▶ **WRITTEN INSTRUCTION**
Your task is to write out the complete listing exactly as it is shown.

▶ **MATERIAL FOR THIS EXERCISE**

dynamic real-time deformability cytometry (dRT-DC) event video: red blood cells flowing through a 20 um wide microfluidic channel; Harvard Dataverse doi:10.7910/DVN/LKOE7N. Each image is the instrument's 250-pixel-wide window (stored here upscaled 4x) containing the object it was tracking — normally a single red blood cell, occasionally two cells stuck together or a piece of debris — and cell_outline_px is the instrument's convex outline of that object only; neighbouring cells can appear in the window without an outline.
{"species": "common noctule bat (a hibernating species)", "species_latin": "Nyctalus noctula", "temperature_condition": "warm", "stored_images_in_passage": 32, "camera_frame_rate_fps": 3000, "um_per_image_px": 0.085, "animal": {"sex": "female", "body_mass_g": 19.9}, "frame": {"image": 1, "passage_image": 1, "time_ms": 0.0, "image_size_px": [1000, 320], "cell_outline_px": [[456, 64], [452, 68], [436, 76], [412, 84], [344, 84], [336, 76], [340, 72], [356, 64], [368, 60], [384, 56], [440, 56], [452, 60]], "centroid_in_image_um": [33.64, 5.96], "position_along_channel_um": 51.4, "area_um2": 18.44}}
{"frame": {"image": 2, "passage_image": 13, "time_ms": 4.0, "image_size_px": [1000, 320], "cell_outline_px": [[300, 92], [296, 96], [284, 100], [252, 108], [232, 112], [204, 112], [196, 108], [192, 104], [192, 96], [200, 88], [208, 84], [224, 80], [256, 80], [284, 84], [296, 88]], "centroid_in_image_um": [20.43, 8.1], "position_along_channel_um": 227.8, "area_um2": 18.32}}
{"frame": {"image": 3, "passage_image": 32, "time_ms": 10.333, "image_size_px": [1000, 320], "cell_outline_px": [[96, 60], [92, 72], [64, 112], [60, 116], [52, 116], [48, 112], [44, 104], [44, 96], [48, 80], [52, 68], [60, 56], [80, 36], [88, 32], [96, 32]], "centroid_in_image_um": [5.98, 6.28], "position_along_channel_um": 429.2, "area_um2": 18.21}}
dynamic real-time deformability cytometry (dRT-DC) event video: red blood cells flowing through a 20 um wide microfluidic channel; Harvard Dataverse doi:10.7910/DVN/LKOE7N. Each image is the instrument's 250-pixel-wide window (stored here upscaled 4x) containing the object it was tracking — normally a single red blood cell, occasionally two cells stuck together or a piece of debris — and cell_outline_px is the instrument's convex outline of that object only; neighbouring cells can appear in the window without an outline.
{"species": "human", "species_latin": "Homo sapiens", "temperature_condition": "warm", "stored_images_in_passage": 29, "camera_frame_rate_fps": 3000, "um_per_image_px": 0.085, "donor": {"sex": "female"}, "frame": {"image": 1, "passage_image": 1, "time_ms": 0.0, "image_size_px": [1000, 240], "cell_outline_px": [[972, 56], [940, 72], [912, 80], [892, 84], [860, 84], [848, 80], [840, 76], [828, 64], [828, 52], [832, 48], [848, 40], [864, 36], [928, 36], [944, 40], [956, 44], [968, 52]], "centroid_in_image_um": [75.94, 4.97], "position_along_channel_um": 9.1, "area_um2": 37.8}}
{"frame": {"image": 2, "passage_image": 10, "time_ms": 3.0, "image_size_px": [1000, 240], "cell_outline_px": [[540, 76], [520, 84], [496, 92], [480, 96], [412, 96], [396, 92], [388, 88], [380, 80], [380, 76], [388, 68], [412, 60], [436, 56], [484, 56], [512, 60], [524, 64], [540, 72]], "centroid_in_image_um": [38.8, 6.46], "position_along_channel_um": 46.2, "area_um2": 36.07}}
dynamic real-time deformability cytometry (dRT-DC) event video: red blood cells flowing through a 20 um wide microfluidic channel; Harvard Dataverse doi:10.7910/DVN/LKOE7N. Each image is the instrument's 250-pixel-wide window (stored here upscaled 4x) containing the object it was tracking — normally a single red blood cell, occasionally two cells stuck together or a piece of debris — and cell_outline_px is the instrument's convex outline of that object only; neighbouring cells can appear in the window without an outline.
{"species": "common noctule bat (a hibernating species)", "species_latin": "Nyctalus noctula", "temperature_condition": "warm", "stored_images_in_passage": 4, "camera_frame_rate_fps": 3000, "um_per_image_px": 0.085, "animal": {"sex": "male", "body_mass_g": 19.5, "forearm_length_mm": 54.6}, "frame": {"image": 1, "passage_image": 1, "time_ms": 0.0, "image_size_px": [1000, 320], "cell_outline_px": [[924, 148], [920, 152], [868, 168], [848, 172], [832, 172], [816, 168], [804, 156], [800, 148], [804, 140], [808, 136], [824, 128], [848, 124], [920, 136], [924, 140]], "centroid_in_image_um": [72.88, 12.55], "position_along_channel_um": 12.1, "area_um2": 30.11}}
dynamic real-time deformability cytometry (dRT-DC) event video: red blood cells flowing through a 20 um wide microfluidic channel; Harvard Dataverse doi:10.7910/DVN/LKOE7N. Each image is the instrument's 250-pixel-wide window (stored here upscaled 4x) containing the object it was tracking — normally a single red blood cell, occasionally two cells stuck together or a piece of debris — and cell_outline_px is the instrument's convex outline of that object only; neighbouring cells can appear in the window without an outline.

▶ **EXERCISE OUTPUT**
dynamic real-time deformability cytometry (dRT-DC) event video: red blood cells flowing through a 20 um wide microfluidic channel; Harvard Dataverse doi:10.7910/DVN/LKOE7N. Each image is the instrument's 250-pixel-wide window (stored here upscaled 4x) containing the object it was tracking — normally a single red blood cell, occasionally two cells stuck together or a piece of debris — and cell_outline_px is the instrument's convex outline of that object only; neighbouring cells can appear in the window without an outline.
{"species": "common noctule bat (a hibernating species)", "species_latin": "Nyctalus noctula", "temperature_condition": "warm", "stored_images_in_passage": 32, "camera_frame_rate_fps": 3000, "um_per_image_px": 0.085, "animal": {"sex": "female", "body_mass_g": 19.9}, "frame": {"image": 1, "passage_image": 1, "time_ms": 0.0, "image_size_px": [1000, 320], "cell_outline_px": [[456, 64], [452, 68], [436, 76], [412, 84], [344, 84], [336, 76], [340, 72], [356, 64], [368, 60], [384, 56], [440, 56], [452, 60]], "centroid_in_image_um": [33.64, 5.96], "position_along_channel_um": 51.4, "area_um2": 18.44}}
{"frame": {"image": 2, "passage_image": 13, "time_ms": 4.0, "image_size_px": [1000, 320], "cell_outline_px": [[300, 92], [296, 96], [284, 100], [252, 108], [232, 112], [204, 112], [196, 108], [192, 104], [192, 96], [200, 88], [208, 84], [224, 80], [256, 80], [284, 84], [296, 88]], "centroid_in_image_um": [20.43, 8.1], "position_along_channel_um": 227.8, "area_um2": 18.32}}
{"frame": {"image": 3, "passage_image": 32, "time_ms": 10.333, "image_size_px": [1000, 320], "cell_outline_px": [[96, 60], [92, 72], [64, 112], [60, 116], [52, 116], [48, 112], [44, 104], [44, 96], [48, 80], [52, 68], [60, 56], [80, 36], [88, 32], [96, 32]], "centroid_in_image_um": [5.98, 6.28], "position_along_channel_um": 429.2, "area_um2": 18.21}}
dynamic real-time deformability cytometry (dRT-DC) event video: red blood cells flowing through a 20 um wide microfluidic channel; Harvard Dataverse doi:10.7910/DVN/LKOE7N. Each image is the instrument's 250-pixel-wide window (stored here upscaled 4x) containing the object it was tracking — normally a single red blood cell, occasionally two cells stuck together or a piece of debris — and cell_outline_px is the instrument's convex outline of that object only; neighbouring cells can appear in the window without an outline.
{"species": "human", "species_latin": "Homo sapiens", "temperature_condition": "warm", "stored_images_in_passage": 29, "camera_frame_rate_fps": 3000, "um_per_image_px": 0.085, "donor": {"sex": "female"}, "frame": {"image": 1, "passage_image": 1, "time_ms": 0.0, "image_size_px": [1000, 240], "cell_outline_px": [[972, 56], [940, 72], [912, 80], [892, 84], [860, 84], [848, 80], [840, 76], [828, 64], [828, 52], [832, 48], [848, 40], [864, 36], [928, 36], [944, 40], [956, 44], [968, 52]], "centroid_in_image_um": [75.94, 4.97], "position_along_channel_um": 9.1, "area_um2": 37.8}}
{"frame": {"image": 2, "passage_image": 10, "time_ms": 3.0, "image_size_px": [1000, 240], "cell_outline_px": [[540, 76], [520, 84], [496, 92], [480, 96], [412, 96], [396, 92], [388, 88], [380, 80], [380, 76], [388, 68], [412, 60], [436, 56], [484, 56], [512, 60], [524, 64], [540, 72]], "centroid_in_image_um": [38.8, 6.46], "position_along_channel_um": 46.2, "area_um2": 36.07}}
dynamic real-time deformability cytometry (dRT-DC) event video: red blood cells flowing through a 20 um wide microfluidic channel; Harvard Dataverse doi:10.7910/DVN/LKOE7N. Each image is the instrument's 250-pixel-wide window (stored here upscaled 4x) containing the object it was tracking — normally a single red blood cell, occasionally two cells stuck together or a piece of debris — and cell_outline_px is the instrument's convex outline of that object only; neighbouring cells can appear in the window without an outline.
{"species": "common noctule bat (a hibernating species)", "species_latin": "Nyctalus noctula", "temperature_condition": "warm", "stored_images_in_passage": 4, "camera_frame_rate_fps": 3000, "um_per_image_px": 0.085, "animal": {"sex": "male", "body_mass_g": 19.5, "forearm_length_mm": 54.6}, "frame": {"image": 1, "passage_image": 1, "time_ms": 0.0, "image_size_px": [1000, 320], "cell_outline_px": [[924, 148], [920, 152], [868, 168], [848, 172], [832, 172], [816, 168], [804, 156], [800, 148], [804, 140], [808, 136], [824, 128], [848, 124], [920, 136], [924, 140]], "centroid_in_image_um": [72.88, 12.55], "position_along_channel_um": 12.1, "area_um2": 30.11}}
dynamic real-time deformability cytometry (dRT-DC) event video: red blood cells flowing through a 20 um wide microfluidic channel; Harvard Dataverse doi:10.7910/DVN/LKOE7N. Each image is the instrument's 250-pixel-wide window (stored here upscaled 4x) containing the object it was tracking — normally a single red blood cell, occasionally two cells stuck together or a piece of debris — and cell_outline_px is the instrument's convex outline of that object only; neighbouring cells can appear in the window without an outline.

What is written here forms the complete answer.